Integrat by parts, just seeing if getting started ok

 

[Siron]

$\int x^2\cos\left({\frac{x}{2}}\right)dx$
$u={x}^{2}\ dv=\cos{\left(\frac{x}{2}\right)}dx$
$du=2x dx\ v=\int\cos\left({\frac{x}{2}}\right)dx=2\sin\left({\frac{x}{2}}\right)$

Integrat by parts, just seeing if getting started ok

That is correct!
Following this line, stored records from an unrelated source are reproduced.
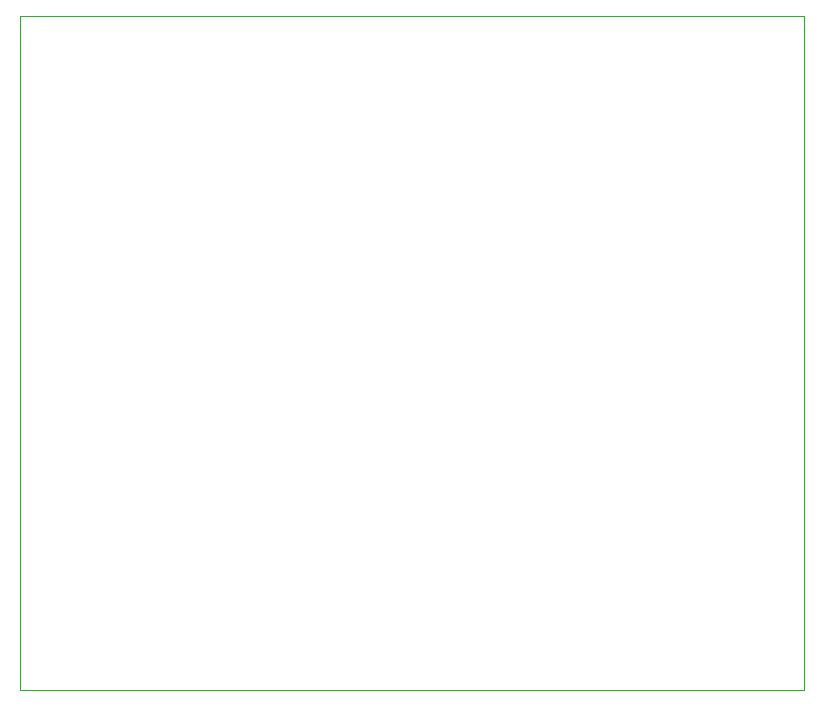
<source format=gbr>
%TF.GenerationSoftware,Altium Limited,Altium Designer,20.1.14 (287)*%
G04 Layer_Color=0*
%FSLAX25Y25*%
%MOIN*%
%TF.SameCoordinates,50D419B3-0610-4842-9EF4-231284EAA126*%
%TF.FilePolarity,Positive*%
%TF.FileFunction,Profile,NP*%
%TF.Part,Single*%
G01*
G75*
%TA.AperFunction,Profile*%
%ADD21C,0.00100*%
D21*
X0Y-0D02*
X261500Y-0D01*
X261500Y224500D01*
X0Y224500D01*
X0Y-0D01*
%TF.MD5,445ebd0dc28ab31ab5e40dfcd4ded8c6*%
M02*

</source>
Go on ...

 

[karush]

$$uv-\int v \ du$$

So

$$2x^2\sin\left({\frac{x}{2}}\right)-4\int x \sin\left({\frac{x}{2}}\right)dx$$

Look like another round of parts..

 

[Dethrone]

Yup, you should notice that your original integrand consists of two functions, a polynomial and a trigonometric function. Each time you apply IBP, the degree of your polynomial should decrement by 1, eventually turning into a constant. Then, you will encounter either $\sin\left({\frac{x}{2}}\right)$ or $\cos\left({\frac{x}{2}}\right)$ which you can easily integrate.

 

[karush]

$\int x\sin{\left(\frac{x}{2}\right)}du$
$u=x\ dv=\sin\left({\frac{x}{2}}\right)dx$
$du=dx\ v=\int\sin{\left(\frac{x}{2}\right)}dx=-2\cos{\left(\frac{x}{2}\right)}$
$4\left[-2x\cos\left({\frac{x}{2}}\right)-4\sin\left({\frac{x}{2}}\right)\right]$

 

[karush]

$2x^2\sin\left({\frac{x}{2}}\right)+8x\cos\left({\frac{x}{2}}\right)-16\sin\left({\frac{x}{2}}\right)$
My final answer (I hope)

 

[Prove It]

$2x^2\sin\left({\frac{x}{2}}\right)+8x\cos\left({\frac{x}{2}}\right)-16\sin\left({\frac{x}{2}}\right)$
My final answer (I hope)

+ C

 

[karush]

I seem to forget that to often...